14. What is “internalized sexism”?

Internalized sexism is women hating women.  It is the “involuntary internalization by women of the sexist messages that are present in their societies and cultures.”  Every time another girl calls another girl a slut, bitch, whore, etc., it is because of this internalized sexism.  Every time a girl doesn’t speak up because she has been told by society that her words don’t matter – that is internalized sexism.

15. How can I avoid internalized sexism?

Knowing that it exists is the first step.  Sometimes I’ll catch myself when I call one of my friends a slut jokingly, and I’ll feel terribly guilty about it.  Understanding that it is nothing you have done voluntarily, that it is ingrained in you by society, is also important.  Becoming aware of these things is the only way to avoid them.  Rid those shaming words from your vocabulary and focus on lifting other girls up! We’re all in this together after all.

16. What is “rape culture”?

A rape culture is a “complex of beliefs that encourages male sexual aggression and supports violence against women.”  It tells women to protect themselves against sexual violence instead of telling men to not sexually abuse women.  It tells women that if you were raped it was probably your fault for what you were wearing.  Rape culture dismisses rapists by saying, “boys will be boys” or “she was asking for it.”  Rape culture is one of the main ideas that feminists fight against, because it is victim blaming and it shames rape victims while putting no blame on their attackers.

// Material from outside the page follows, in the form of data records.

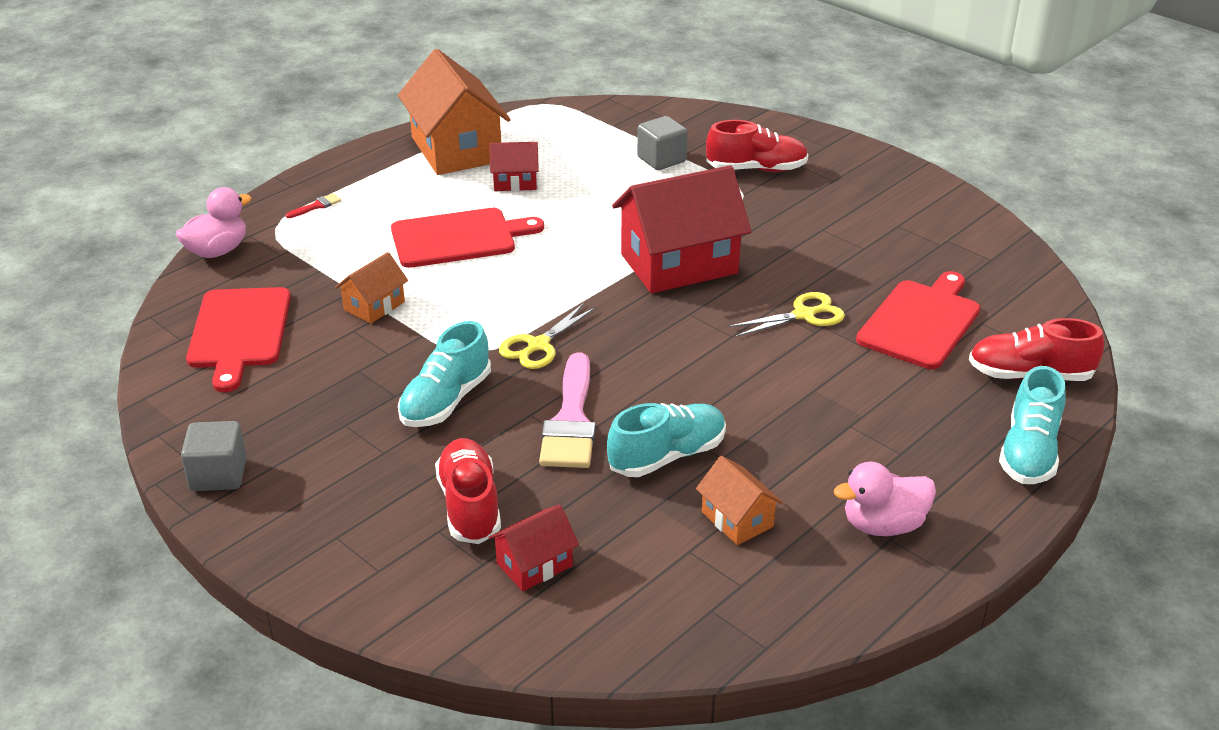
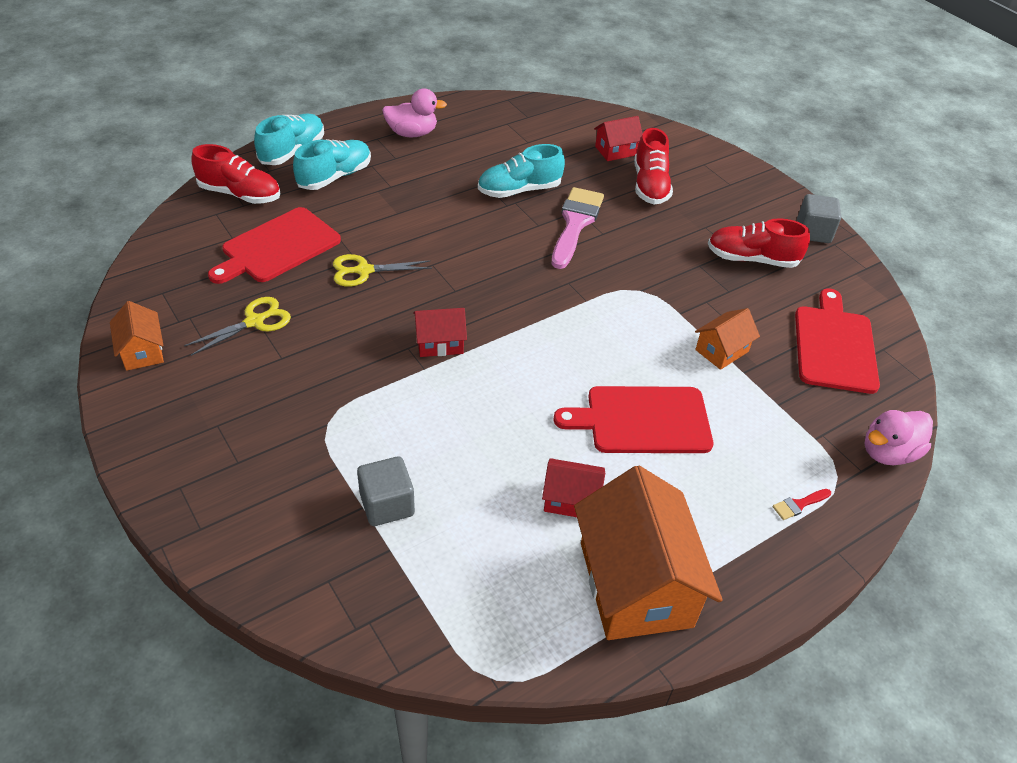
camera: 170 degrees left, 10 degrees up
turquoise shoe [398,321,491,427] -> turquoise shoe moved to [293,139,371,190]
yellow scissors [499,303,596,369] -> yellow scissors moved to [184,297,291,356]
red house [612,165,752,293] -> red house [413,308,467,357], size x0.48
orange house [696,456,783,545] -> orange house moved to [110,301,164,371]
red shoe [706,120,808,172] -> red shoe moved to [708,218,810,268]

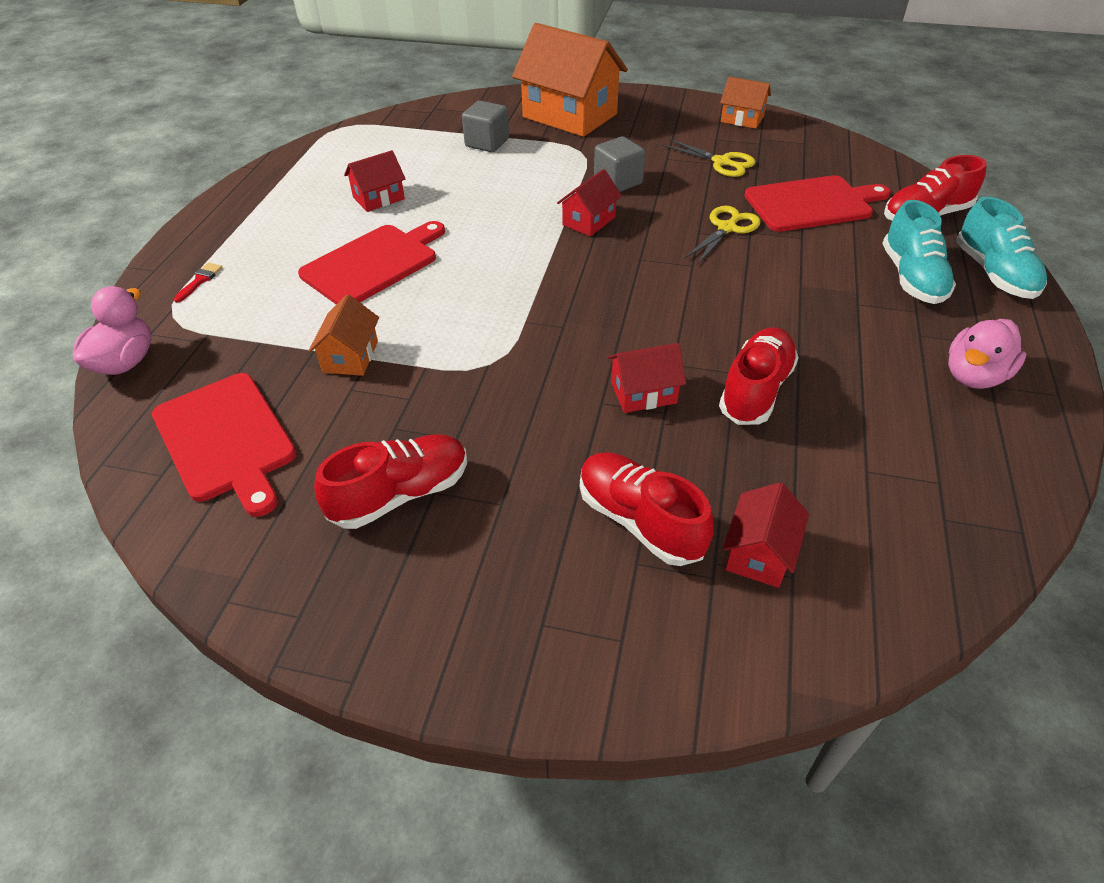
camera: 140 degrees right, 0 degrees up
yellow scissors [184,297,291,356] -> yellow scissors turned 60 degrees counterclockwise [662,139,756,177]
red cutting board [208,207,341,284] -> red cutting board turned 75 degrees clockwise [744,175,891,232]
turquoise shoe [478,144,565,198] -> red shoe [719,327,799,425]
pink brush [552,187,604,269] -> red house [608,343,686,413]
orange house [574,466,723,640] -> orange house moved to [512,23,628,137]
grey cube [797,194,841,243] -> grey cube moved to [594,136,645,192]

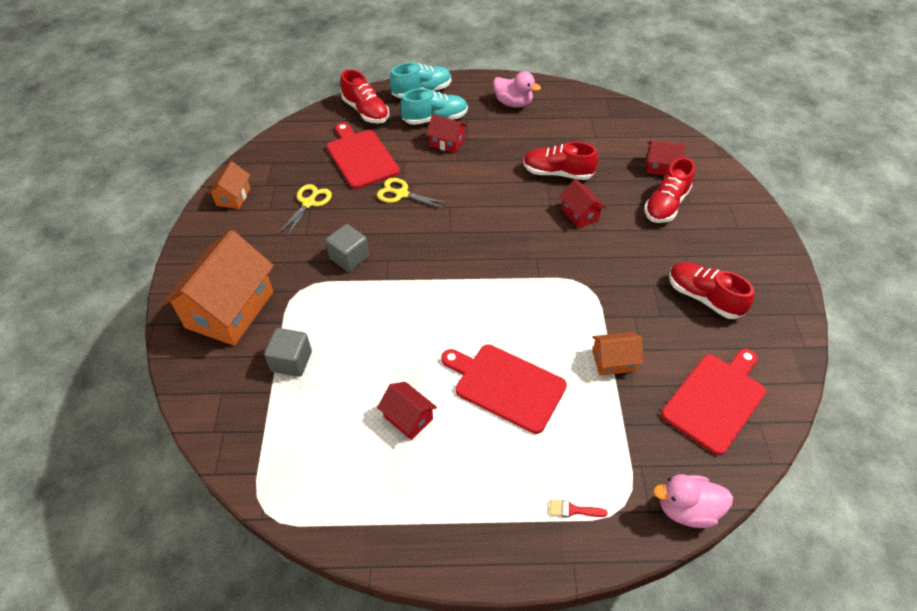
camera: 105 degrees left, 5 degrees up
red house [557,169,622,236] -> red house moved to [426,114,467,153]

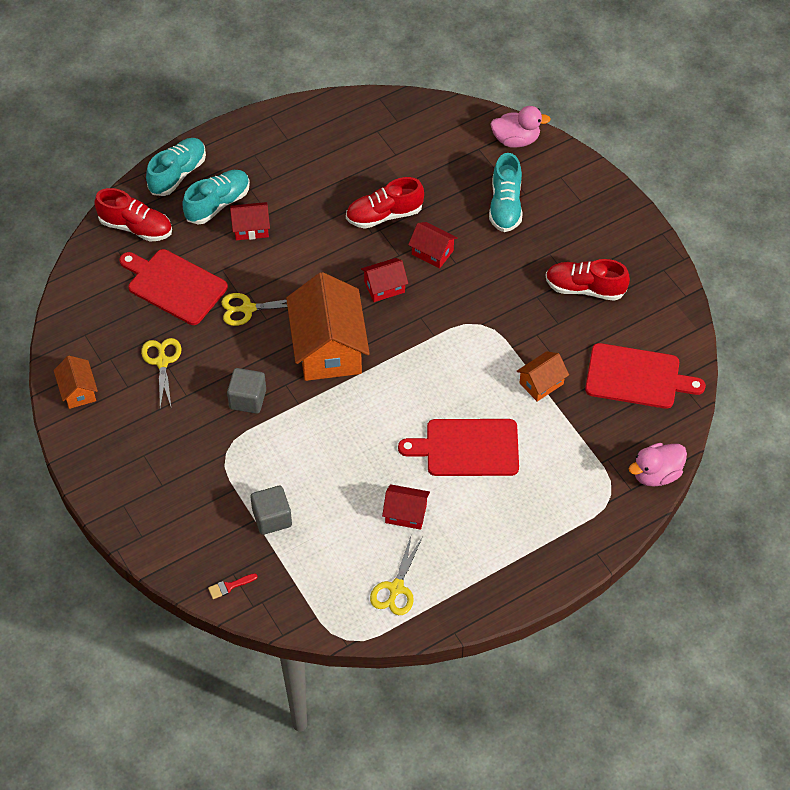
camera: 30 degrees left, 5 degrees up
orange house [161,230,274,346] -> orange house moved to [286,272,370,381]
pink duck [493,71,541,108] -> pink duck moved to [490,106,551,148]
red brush [550,499,608,518] -> red brush moved to [208,573,258,599]
red shoe [644,157,695,223] -> turquoise shoe [489,153,523,232]
red house [646,140,686,175] -> red house moved to [361,258,408,302]
red cutting board [661,349,766,455] -> red cutting board turned 90 degrees clockwise [585,343,706,409]
none -> yellow scissors [370,536,422,615]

17. What is “victim blaming”?

See above.

18. What is “slut-shaming”?

Slut-shaming is “shaming and/or attacking a woman or a girl for being sexual, having one or more sexual partners, acknowledging sexual feelings, and/or acting on sexual feelings.”  Slut-shaming comes out of the patriarchal idea that a woman should feel guilty or inferior about their sexual activities.  This is a complete double standard, because while women are sluts if they have sex with multiple partners, men are seen as studs if they have sex with multiple partners.

19. What is the “Gender Pay Gap”?

The gender pay gap generally refers to the “observed inequity in earnings, whereby men earn significantly more than women both on average and when performing the same job, although there are also discussions of gender gaps in representation in certain areas of society such as education and politics.”  The line “women make 77 cents to every man’s dollar” is still true to this day.

20. What is “the glass ceiling”?

The “glass ceiling” is a political concept to describe “the seen, yet unreachable barrier that keeps minorities and women from rising to the upper rungs of the corporate ladder, regardless of their qualifications or achievements.”  Nowadays it is used to describe the struggles of both women and minority men who struggle to reach high-ranking positions.

21. What is “the male gaze”?

Laura Mulvey, who introduced this concept, explains it through the film industry.  The camera puts the audience into the perspective of the heterosexual male – it focuses on a woman’s body.  Because of this, the man emerges as the dominant power.  The female gaze is when women see themselves through this lens – they may conform to social norms to appease men.

22. Why are feminists so obsessed with “Free the Nipple” and similar campaigns?

Women are sexualized from a young age.  Breasts are a secondary sex characteristic used to feed babies, but for men, they are only there for pleasure.  The fact that women are looked down upon for breastfeeding in public – aka the purpose of breasts – is absolutely awful.  As for “Free the Nipple,” feminists want the freedom to be topless, just like men can be.  Both men and women have breasts, but one is censored while the other is not.

23. Aren’t feminists just man-haters/anti-family/bra-burning lesbians/hairy legged makeup haters?

Ah, stereotypes.

24. Why do we still need feminism?

Legal equality (i.e. right to vote) does not equal social equality.  The fight for women’s rights continues on both political and social levels.